◆ **Exercise goal**
Go through the records and write each one out again exactly.

◆ **Data for review**

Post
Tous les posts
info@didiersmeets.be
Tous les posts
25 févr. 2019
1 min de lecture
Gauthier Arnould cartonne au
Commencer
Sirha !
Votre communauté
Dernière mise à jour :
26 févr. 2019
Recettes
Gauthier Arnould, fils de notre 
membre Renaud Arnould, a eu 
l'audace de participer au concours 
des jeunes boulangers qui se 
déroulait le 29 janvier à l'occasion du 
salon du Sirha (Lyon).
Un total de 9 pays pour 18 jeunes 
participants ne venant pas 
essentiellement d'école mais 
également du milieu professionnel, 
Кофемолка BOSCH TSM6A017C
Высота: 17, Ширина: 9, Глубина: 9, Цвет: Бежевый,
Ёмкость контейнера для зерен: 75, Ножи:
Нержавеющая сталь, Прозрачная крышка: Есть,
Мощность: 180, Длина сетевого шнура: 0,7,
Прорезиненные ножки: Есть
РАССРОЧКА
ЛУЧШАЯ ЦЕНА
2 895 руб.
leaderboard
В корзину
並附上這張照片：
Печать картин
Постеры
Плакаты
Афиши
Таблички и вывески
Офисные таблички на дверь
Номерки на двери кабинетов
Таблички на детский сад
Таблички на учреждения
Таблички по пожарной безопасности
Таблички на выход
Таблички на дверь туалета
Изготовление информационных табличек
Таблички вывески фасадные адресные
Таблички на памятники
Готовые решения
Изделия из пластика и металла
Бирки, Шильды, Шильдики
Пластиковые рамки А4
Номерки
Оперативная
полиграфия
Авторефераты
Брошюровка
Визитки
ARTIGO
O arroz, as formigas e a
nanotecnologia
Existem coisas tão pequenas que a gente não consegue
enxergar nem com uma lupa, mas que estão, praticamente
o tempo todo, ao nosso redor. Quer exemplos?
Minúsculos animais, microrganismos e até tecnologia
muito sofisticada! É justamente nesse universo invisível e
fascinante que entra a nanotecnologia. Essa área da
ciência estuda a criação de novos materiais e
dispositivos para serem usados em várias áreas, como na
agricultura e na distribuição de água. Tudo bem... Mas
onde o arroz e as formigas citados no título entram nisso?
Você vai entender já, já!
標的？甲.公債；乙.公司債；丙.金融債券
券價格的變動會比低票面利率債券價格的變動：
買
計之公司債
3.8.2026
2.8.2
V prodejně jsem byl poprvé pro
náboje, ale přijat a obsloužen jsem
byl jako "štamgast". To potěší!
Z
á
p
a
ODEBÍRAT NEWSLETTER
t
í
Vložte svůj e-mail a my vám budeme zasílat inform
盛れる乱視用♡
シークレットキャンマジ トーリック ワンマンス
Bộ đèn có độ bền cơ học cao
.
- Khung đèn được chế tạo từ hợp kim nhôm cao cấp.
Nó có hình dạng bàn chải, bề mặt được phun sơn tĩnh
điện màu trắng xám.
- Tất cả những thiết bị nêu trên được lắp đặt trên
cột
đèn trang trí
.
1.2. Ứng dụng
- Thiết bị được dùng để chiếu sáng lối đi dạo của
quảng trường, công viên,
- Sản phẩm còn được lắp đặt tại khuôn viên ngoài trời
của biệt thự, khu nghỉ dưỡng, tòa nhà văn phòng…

◆ **The answer**
Post
Tous les posts
info@didiersmeets.be
Tous les posts
25 févr. 2019
1 min de lecture
Gauthier Arnould cartonne au
Commencer
Sirha !
Votre communauté
Dernière mise à jour :
26 févr. 2019
Recettes
Gauthier Arnould, fils de notre 
membre Renaud Arnould, a eu 
l'audace de participer au concours 
des jeunes boulangers qui se 
déroulait le 29 janvier à l'occasion du 
salon du Sirha (Lyon).
Un total de 9 pays pour 18 jeunes 
participants ne venant pas 
essentiellement d'école mais 
également du milieu professionnel, 
Кофемолка BOSCH TSM6A017C
Высота: 17, Ширина: 9, Глубина: 9, Цвет: Бежевый,
Ёмкость контейнера для зерен: 75, Ножи:
Нержавеющая сталь, Прозрачная крышка: Есть,
Мощность: 180, Длина сетевого шнура: 0,7,
Прорезиненные ножки: Есть
РАССРОЧКА
ЛУЧШАЯ ЦЕНА
2 895 руб.
leaderboard
В корзину
並附上這張照片：
Печать картин
Постеры
Плакаты
Афиши
Таблички и вывески
Офисные таблички на дверь
Номерки на двери кабинетов
Таблички на детский сад
Таблички на учреждения
Таблички по пожарной безопасности
Таблички на выход
Таблички на дверь туалета
Изготовление информационных табличек
Таблички вывески фасадные адресные
Таблички на памятники
Готовые решения
Изделия из пластика и металла
Бирки, Шильды, Шильдики
Пластиковые рамки А4
Номерки
Оперативная
полиграфия
Авторефераты
Брошюровка
Визитки
ARTIGO
O arroz, as formigas e a
nanotecnologia
Existem coisas tão pequenas que a gente não consegue
enxergar nem com uma lupa, mas que estão, praticamente
o tempo todo, ao nosso redor. Quer exemplos?
Minúsculos animais, microrganismos e até tecnologia
muito sofisticada! É justamente nesse universo invisível e
fascinante que entra a nanotecnologia. Essa área da
ciência estuda a criação de novos materiais e
dispositivos para serem usados em várias áreas, como na
agricultura e na distribuição de água. Tudo bem... Mas
onde o arroz e as formigas citados no título entram nisso?
Você vai entender já, já!
標的？甲.公債；乙.公司債；丙.金融債券
券價格的變動會比低票面利率債券價格的變動：
買
計之公司債
3.8.2026
2.8.2
V prodejně jsem byl poprvé pro
náboje, ale přijat a obsloužen jsem
byl jako "štamgast". To potěší!
Z
á
p
a
ODEBÍRAT NEWSLETTER
t
í
Vložte svůj e-mail a my vám budeme zasílat inform
盛れる乱視用♡
シークレットキャンマジ トーリック ワンマンス
Bộ đèn có độ bền cơ học cao
.
- Khung đèn được chế tạo từ hợp kim nhôm cao cấp.
Nó có hình dạng bàn chải, bề mặt được phun sơn tĩnh
điện màu trắng xám.
- Tất cả những thiết bị nêu trên được lắp đặt trên
cột
đèn trang trí
.
1.2. Ứng dụng
- Thiết bị được dùng để chiếu sáng lối đi dạo của
quảng trường, công viên,
- Sản phẩm còn được lắp đặt tại khuôn viên ngoài trời
của biệt thự, khu nghỉ dưỡng, tòa nhà văn phòng…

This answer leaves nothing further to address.